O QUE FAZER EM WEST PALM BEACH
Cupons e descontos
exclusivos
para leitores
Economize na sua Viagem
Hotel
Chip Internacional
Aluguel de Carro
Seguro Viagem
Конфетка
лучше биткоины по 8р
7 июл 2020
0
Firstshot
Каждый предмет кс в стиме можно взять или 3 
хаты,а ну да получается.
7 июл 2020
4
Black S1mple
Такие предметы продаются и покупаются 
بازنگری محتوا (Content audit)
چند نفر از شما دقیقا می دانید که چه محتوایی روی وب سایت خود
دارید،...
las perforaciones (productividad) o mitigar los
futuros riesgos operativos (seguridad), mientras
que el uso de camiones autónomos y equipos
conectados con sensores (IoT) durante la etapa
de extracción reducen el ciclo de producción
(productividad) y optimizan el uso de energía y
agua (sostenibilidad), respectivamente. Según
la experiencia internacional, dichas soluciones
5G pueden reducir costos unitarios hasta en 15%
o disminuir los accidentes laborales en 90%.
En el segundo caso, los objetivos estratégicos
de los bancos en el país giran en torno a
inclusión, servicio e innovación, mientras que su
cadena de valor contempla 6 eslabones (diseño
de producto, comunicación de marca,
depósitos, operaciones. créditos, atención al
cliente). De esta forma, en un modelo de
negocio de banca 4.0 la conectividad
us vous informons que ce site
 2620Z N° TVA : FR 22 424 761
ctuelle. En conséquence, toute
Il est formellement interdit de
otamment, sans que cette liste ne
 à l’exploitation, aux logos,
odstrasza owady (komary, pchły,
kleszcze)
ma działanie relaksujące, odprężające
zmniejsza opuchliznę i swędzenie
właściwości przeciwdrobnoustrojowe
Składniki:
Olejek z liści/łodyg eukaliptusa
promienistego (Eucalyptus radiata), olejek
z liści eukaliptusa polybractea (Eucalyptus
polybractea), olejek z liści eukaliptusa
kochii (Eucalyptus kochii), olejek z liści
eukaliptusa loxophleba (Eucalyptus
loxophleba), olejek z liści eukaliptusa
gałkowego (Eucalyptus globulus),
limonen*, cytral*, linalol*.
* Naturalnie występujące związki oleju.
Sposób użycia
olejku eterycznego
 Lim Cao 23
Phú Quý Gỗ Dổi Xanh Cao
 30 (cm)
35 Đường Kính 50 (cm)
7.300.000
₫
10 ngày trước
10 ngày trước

==============================

## [What is needed]
List every line above that contains the string "Eucalyptus".

## [Answer to the exercise]
promienistego (Eucalyptus radiata), olejek
z liści eukaliptusa polybractea (Eucalyptus
kochii (Eucalyptus kochii), olejek z liści
eukaliptusa loxophleba (Eucalyptus
gałkowego (Eucalyptus globulus),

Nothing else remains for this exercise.